Gum disease (gingivitis, periodontitis) damages the tissues supporting the teeth. Dental plaque is the main culprit. Watch out for the first symptoms: bleeding when brushing or sensitivity to the touch of the gums.

Understanding gum disease


The gum disease (or periodontal disease or periodontal disease) is a bacterial infection that causes inflammation of the tooth-supporting tissues. It results in gingivitis then periodontitis. It is due to the accumulation of bacteria between the teeth and their junction with the gum. Bacteria in contact with food form a coating called dental plaque. What are the supports of the teeth? The teeth are implanted in the maxilla (upper jaw) and the mandible (lower jaw). They are supported by the periodontium which is made up of 4 elements:

  • the alveolar bone, resting on the jaw bones, which surrounds and supports the tooth;
  • the alveolo-dental ligament (called desmodont), attaches between the root of the tooth and thealveolar bone. It acts as a shock absorber;
  • the gum, fine and rich in blood vessels, which covers thealveolar bone ;
  • the cement covers the roots of the teeth and allows them to attach to the alveolo-dental ligament.

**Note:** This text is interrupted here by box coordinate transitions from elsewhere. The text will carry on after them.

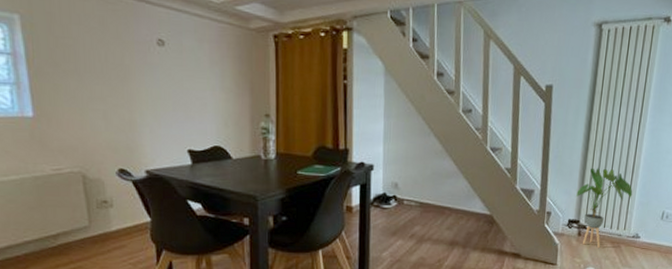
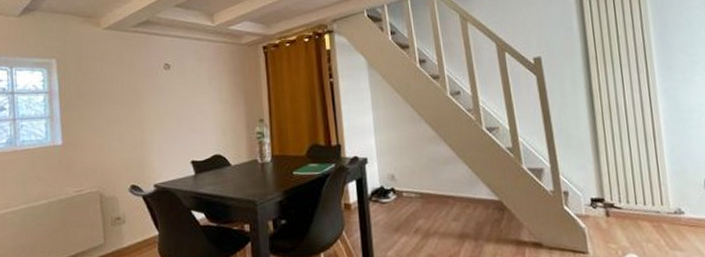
house plant: present [576,168,633,247] -> none [593,137,661,229]

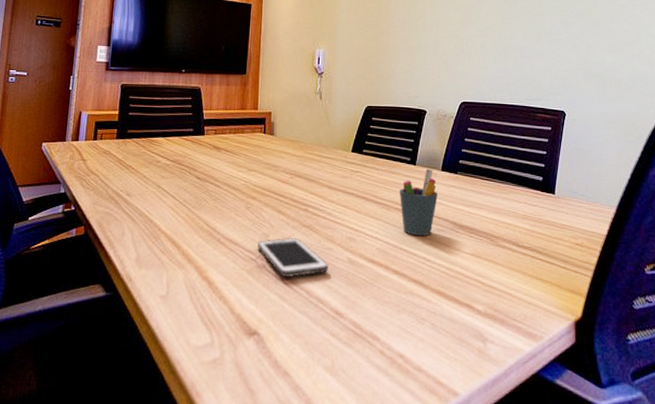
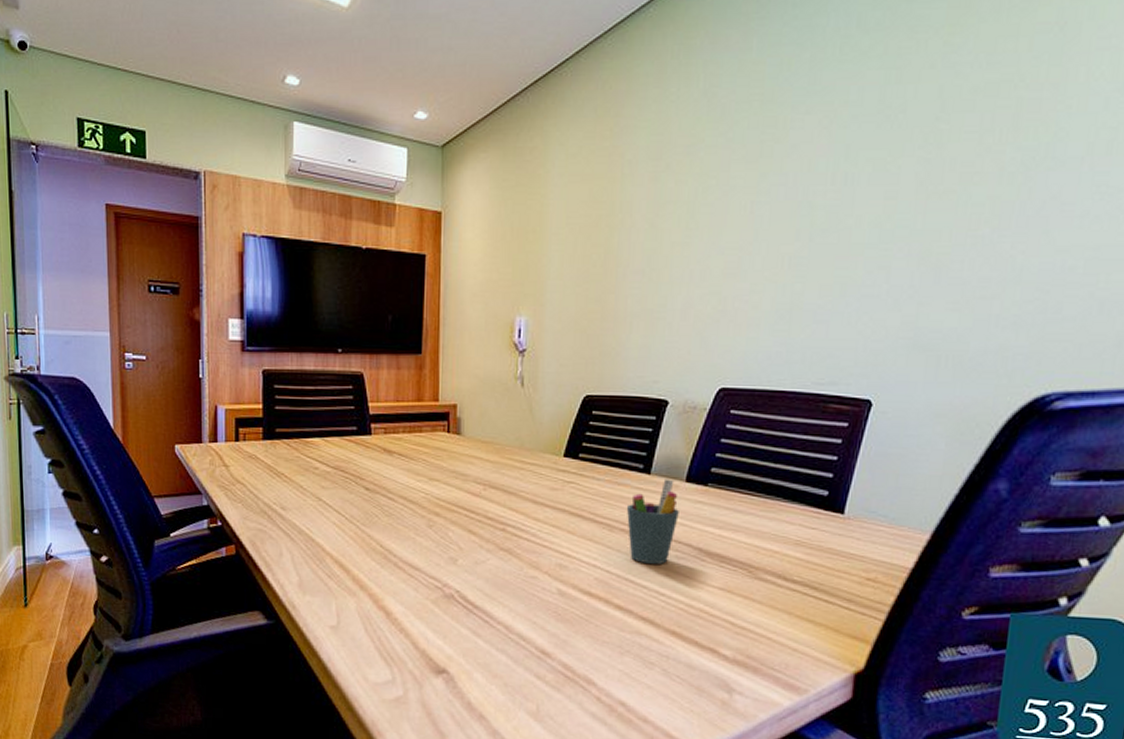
cell phone: present [258,237,328,278] -> none [444,562,532,611]

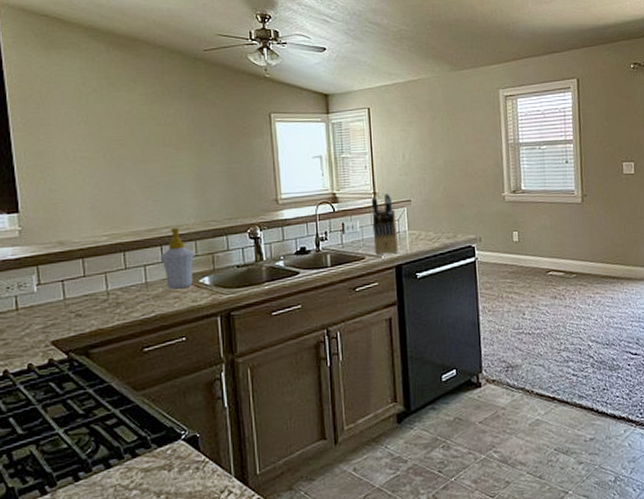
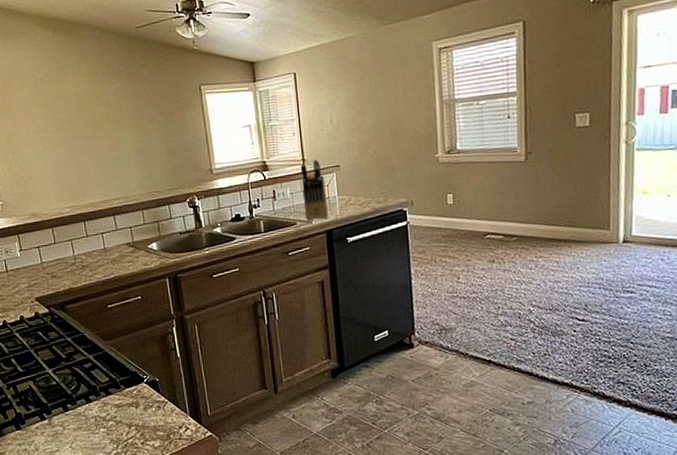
soap bottle: present [160,227,195,290] -> none [113,198,143,254]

At the beginning of the disease, the inflammation only affects the gums  : this is the stage of gingivitis . If the process spreads to the ligament andalveolar bonewhich supports and surrounds the tooth, it is then called periodontitis . Gingivitis and periodontitis are involved for 30 to 40% of the causes of tooth extraction or tooth loss .

Gum disease: who is affected? Gum disease, which is very common in adults, increases with age. However, children and adolescents are also affected by periodontal diseases . Many young people in the 15-19 age group experience are bleeding when brushing their teeth due to insufficient oral hygiene to maintain a healthy periodontium.


Plaque is the main cause of gum disease. The dental plaque is a coating formed of salivary proteins, food waste (and sugar acids), and bacteria. This white sticky coating is deposited on the surface of the teeth and gums. The bacteria multiply and cause the densification of dental plaque, which, by calcifying, constitutes tartar . It adheres to the surface of the teeth and can, over time, lead to chronic infection. The dental plaque is favored by insufficient oral hygiene. It can easily be removed by regular brushing of the teeth at least twice a day.